The problem -
Below is a block of records; reproduce all of them exactly and leave out any pictures.

Data -

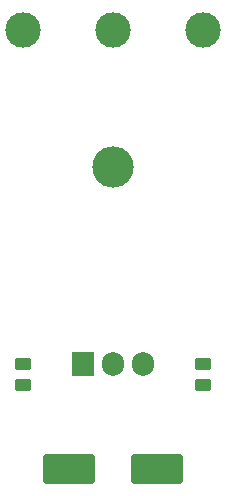
<source format=gbr>
%TF.GenerationSoftware,KiCad,Pcbnew,7.0.2*%
%TF.CreationDate,2023-05-24T19:56:16+02:00*%
%TF.ProjectId,Einschaltstrombegrenzung,45696e73-6368-4616-9c74-7374726f6d62,rev?*%
%TF.SameCoordinates,Original*%
%TF.FileFunction,Soldermask,Top*%
%TF.FilePolarity,Negative*%
%FSLAX46Y46*%
G04 Gerber Fmt 4.6, Leading zero omitted, Abs format (unit mm)*
G04 Created by KiCad (PCBNEW 7.0.2) date 2023-05-24 19:56:16*
%MOMM*%
%LPD*%
G01*
G04 APERTURE LIST*
G04 Aperture macros list*
%AMRoundRect*
0 Rectangle with rounded corners*
0 $1 Rounding radius*
0 $2 $3 $4 $5 $6 $7 $8 $9 X,Y pos of 4 corners*
0 Add a 4 corners polygon primitive as box body*
4,1,4,$2,$3,$4,$5,$6,$7,$8,$9,$2,$3,0*
0 Add four circle primitives for the rounded corners*
1,1,$1+$1,$2,$3*
1,1,$1+$1,$4,$5*
1,1,$1+$1,$6,$7*
1,1,$1+$1,$8,$9*
0 Add four rect primitives between the rounded corners*
20,1,$1+$1,$2,$3,$4,$5,0*
20,1,$1+$1,$4,$5,$6,$7,0*
20,1,$1+$1,$6,$7,$8,$9,0*
20,1,$1+$1,$8,$9,$2,$3,0*%
G04 Aperture macros list end*
%ADD10C,3.000000*%
%ADD11RoundRect,0.250000X-0.450000X0.262500X-0.450000X-0.262500X0.450000X-0.262500X0.450000X0.262500X0*%
%ADD12RoundRect,0.250000X-1.950000X-1.000000X1.950000X-1.000000X1.950000X1.000000X-1.950000X1.000000X0*%
%ADD13RoundRect,0.250000X0.450000X-0.262500X0.450000X0.262500X-0.450000X0.262500X-0.450000X-0.262500X0*%
%ADD14O,3.500000X3.500000*%
%ADD15R,1.905000X2.000000*%
%ADD16O,1.905000X2.000000*%
G04 APERTURE END LIST*
D10*
%TO.C,J2*%
X144780000Y-74930000D03*
X137160000Y-74930000D03*
X129540000Y-74930000D03*
%TD*%
D11*
%TO.C,R1*%
X144780000Y-103227500D03*
X144780000Y-105052500D03*
%TD*%
D12*
%TO.C,C1*%
X133460000Y-112167500D03*
X140860000Y-112167500D03*
%TD*%
D13*
%TO.C,R2*%
X129540000Y-105052500D03*
X129540000Y-103227500D03*
%TD*%
D14*
%TO.C,Q1*%
X137160000Y-86550000D03*
D15*
X134620000Y-103210000D03*
D16*
X137160000Y-103210000D03*
X139700000Y-103210000D03*
%TD*%
M02*

</source>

Solution to this problem -
<source format=gbr>
%TF.GenerationSoftware,KiCad,Pcbnew,7.0.2*%
%TF.CreationDate,2023-05-24T19:56:16+02:00*%
%TF.ProjectId,Einschaltstrombegrenzung,45696e73-6368-4616-9c74-7374726f6d62,rev?*%
%TF.SameCoordinates,Original*%
%TF.FileFunction,Soldermask,Top*%
%TF.FilePolarity,Negative*%
%FSLAX46Y46*%
G04 Gerber Fmt 4.6, Leading zero omitted, Abs format (unit mm)*
G04 Created by KiCad (PCBNEW 7.0.2) date 2023-05-24 19:56:16*
%MOMM*%
%LPD*%
G01*
G04 APERTURE LIST*
G04 Aperture macros list*
%AMRoundRect*
0 Rectangle with rounded corners*
0 $1 Rounding radius*
0 $2 $3 $4 $5 $6 $7 $8 $9 X,Y pos of 4 corners*
0 Add a 4 corners polygon primitive as box body*
4,1,4,$2,$3,$4,$5,$6,$7,$8,$9,$2,$3,0*
0 Add four circle primitives for the rounded corners*
1,1,$1+$1,$2,$3*
1,1,$1+$1,$4,$5*
1,1,$1+$1,$6,$7*
1,1,$1+$1,$8,$9*
0 Add four rect primitives between the rounded corners*
20,1,$1+$1,$2,$3,$4,$5,0*
20,1,$1+$1,$4,$5,$6,$7,0*
20,1,$1+$1,$6,$7,$8,$9,0*
20,1,$1+$1,$8,$9,$2,$3,0*%
G04 Aperture macros list end*
%ADD10C,3.000000*%
%ADD11RoundRect,0.250000X-0.450000X0.262500X-0.450000X-0.262500X0.450000X-0.262500X0.450000X0.262500X0*%
%ADD12RoundRect,0.250000X-1.950000X-1.000000X1.950000X-1.000000X1.950000X1.000000X-1.950000X1.000000X0*%
%ADD13RoundRect,0.250000X0.450000X-0.262500X0.450000X0.262500X-0.450000X0.262500X-0.450000X-0.262500X0*%
%ADD14O,3.500000X3.500000*%
%ADD15R,1.905000X2.000000*%
%ADD16O,1.905000X2.000000*%
G04 APERTURE END LIST*
D10*
%TO.C,J2*%
X144780000Y-74930000D03*
X137160000Y-74930000D03*
X129540000Y-74930000D03*
%TD*%
D11*
%TO.C,R1*%
X144780000Y-103227500D03*
X144780000Y-105052500D03*
%TD*%
D12*
%TO.C,C1*%
X133460000Y-112167500D03*
X140860000Y-112167500D03*
%TD*%
D13*
%TO.C,R2*%
X129540000Y-105052500D03*
X129540000Y-103227500D03*
%TD*%
D14*
%TO.C,Q1*%
X137160000Y-86550000D03*
D15*
X134620000Y-103210000D03*
D16*
X137160000Y-103210000D03*
X139700000Y-103210000D03*
%TD*%
M02*

</source>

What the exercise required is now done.